Hey, everyone. Hang on a second… the coffee’s done. I need a second cup today. A couple of sluggish days are a fair price to pay for donating blood.
It’s been really great seeing people’s reports coming in from all over the Internet about this Saturday night’s occultation of Aldebaran by the moon. I wasn’t going to be sure I’d see it, myself. The weather hasn’t cooperated this winter, and after a long day of my daughter and me not seeing each other’s perspective on things, I was tired. I don’t have a photo of it, but here’s a photo of that part of the sky on another night.
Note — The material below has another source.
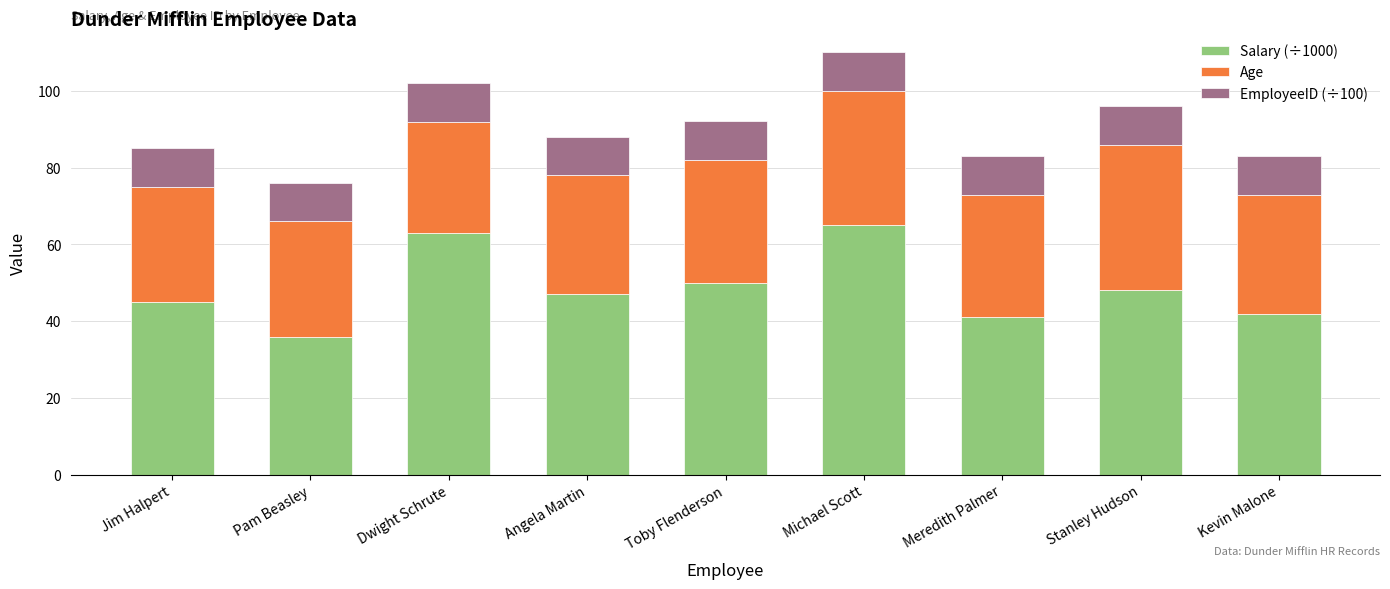

Which category has the lowest value in the Salary (÷1000) series?

Pam Beasley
I don’t have a lot of followers here, but I’ve enjoyed reading other people’s posts and websites, and it’s been great sort of piecing together a map of where people were watching from. People farther south than I am saw Aldebaran vanish farther toward the moon’s south.
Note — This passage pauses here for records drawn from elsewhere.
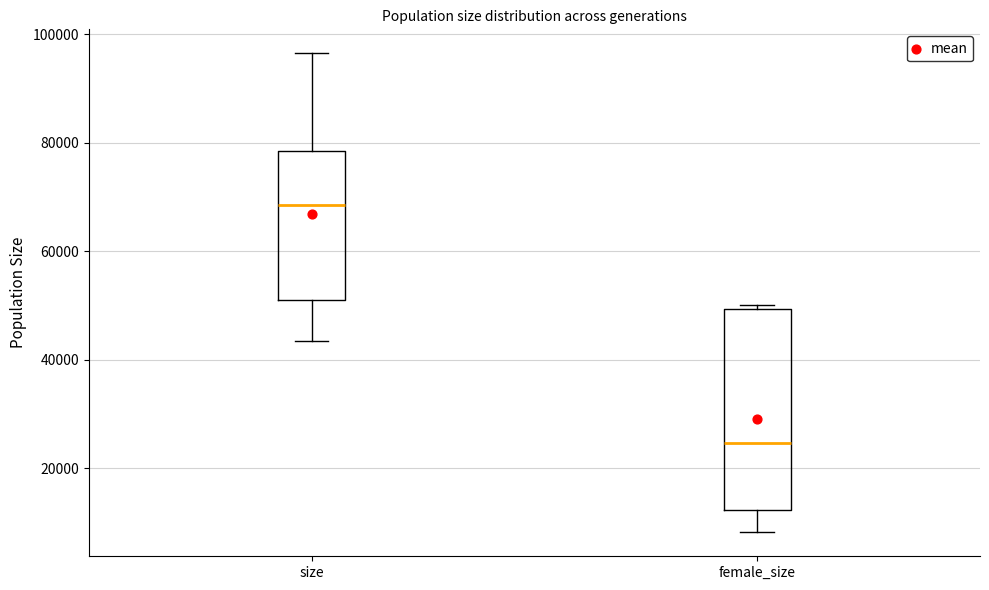

Which box is the tallest, from its lower edge to its upper edge?

female_size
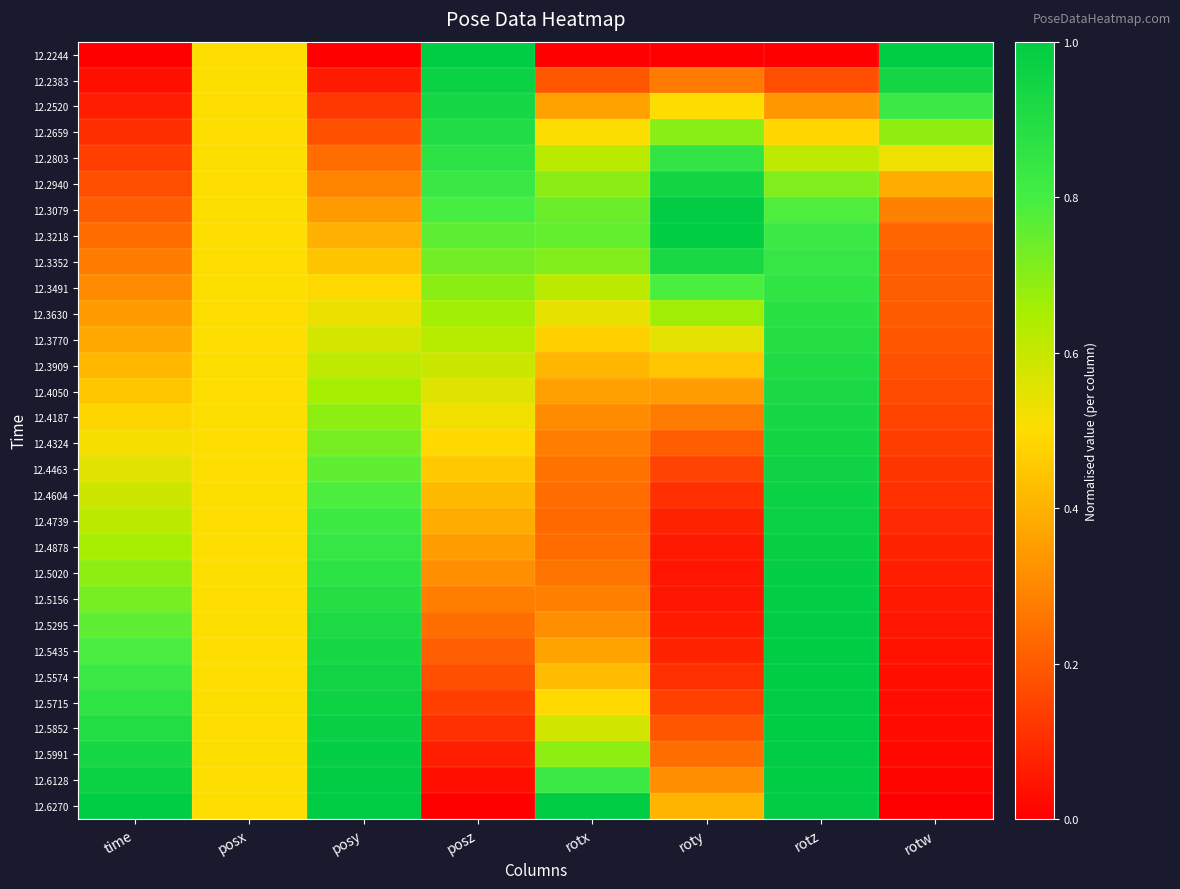

At how many categories does at least one series exceed 0?

8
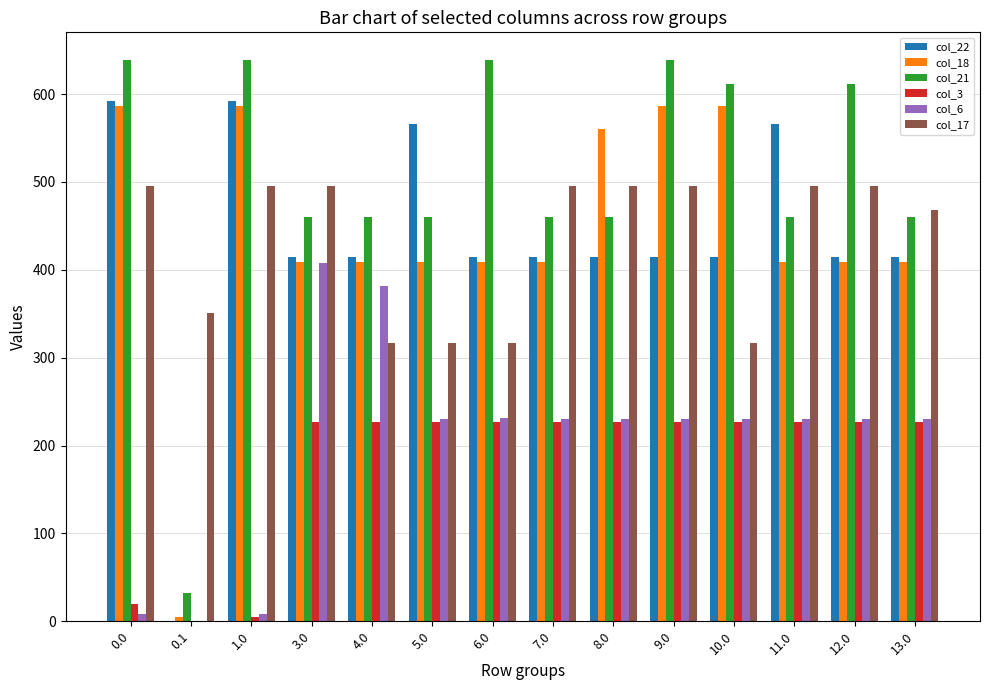

What is the highest value of the col_17 series?

494.8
My wife, who is really only an astronomy fan through me, humored me Saturday. With the kids in bed, we poured the beer, and moved into the living room, where we have a huge and gorgeous western view, out over the hills across the river. This time of year, with the trees still bare, and the bright stars of winter far into the west by mid-evening, it’s a great place to watch the sky. Even on a regular night, without the moon occulting one of my favorite stars, I love standing there, with the lights down and a thick stout in hand, looking out at the dark. It reminds me of the scenes of Darth Vader staring out at the under-construction Death Star, only without all the all general annoyance and ill will. I felt lucky to be able to hide from the cold and still see the show. This time, the clouds even cooperated.
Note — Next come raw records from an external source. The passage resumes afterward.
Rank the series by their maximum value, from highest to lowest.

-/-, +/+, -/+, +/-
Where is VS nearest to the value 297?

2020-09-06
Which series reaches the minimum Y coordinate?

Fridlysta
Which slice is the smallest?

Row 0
I live pretty close to the graze line, which was effectively the northern limit of the occultation. Anyone along that line would have seen Aldebaran blink on and off a few times as it was hidden by the moon’s mountains and cliffs, and then revealed by its valleys. North of that line, “what occultation?” I wonder how maybe people decided to spend their night traveling around to get closer and see it happen; lots, I hope. As we watched, with simple, quiet conversation about Girl Scout Cookies (Samoas, man, Samoas), and the lights down, the moon slid along the eastern edge of the Hyades and inched closer.
By about 10:45 with the setting moon’s terminator, the line, from our point of view, that separates the moon’s day from its night, tilted to about 45 degrees from northwest to southeast, Aldebaran looked to be not just near the moon, but among it, part of it, within it. The shadows we could see as we passed the binoculars back and forth were amazing. I scanned the regolith for the small craters there that have my daughter’s and my first names, even though I knew I had just as much chance of seeing them as I did of seeing Armstrong’s first steps, or Cernan’s last.
I don’t often look to the skies for answers, but I’m surprised at how often I find them there. The occulation wasn’t really happening. Nothing was changing. It was just my perspective on those two particular spots in the galaxy at that particular moment. An hour or so north, and it was just another night, with people looking for something to look at.
I tiptoed over toys and books into my daughter’s room, and managed to hold in a yelp when I stepped on a Lego. She was still awake, just enough, and we talked for a few minutes about the day. I told her I saw her perspective on things, and hoped, come tomorrow, she’d see mine. With a hug, she turned down my offer to come to the living room.
A few minutes later, just after the clock flipped to 11:10, a giant orange star, much bigger then our Sun, perhaps with planets and people all its own, vanished without a chirp. Neither the Pleiades, Orion, nor Castor or Pollux seemed troubled.
I hope you were able to see it, too.